* **WHAT IS REQUIRED**: When you restate the entries that follow, keep every word exactly and drop the pictures.

* **DATA TO EXAMINE**:
----
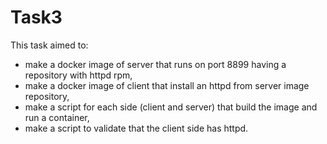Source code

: # Task3
This task aimed to: 
* make a docker image of server that runs on port 8899 having a repository with httpd rpm,
* make a docker image of client that install an httpd from server image repository,
* make a script for each side (client and server) that build the image and run a container,
* make a script to validate that the client side has httpd.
----
* **PROBLEM SOLUTION**:
Source code

: # Task3
This task aimed to: 
* make a docker image of server that runs on port 8899 having a repository with httpd rpm,
* make a docker image of client that install an httpd from server image repository,
* make a script for each side (client and server) that build the image and run a container,
* make a script to validate that the client side has httpd.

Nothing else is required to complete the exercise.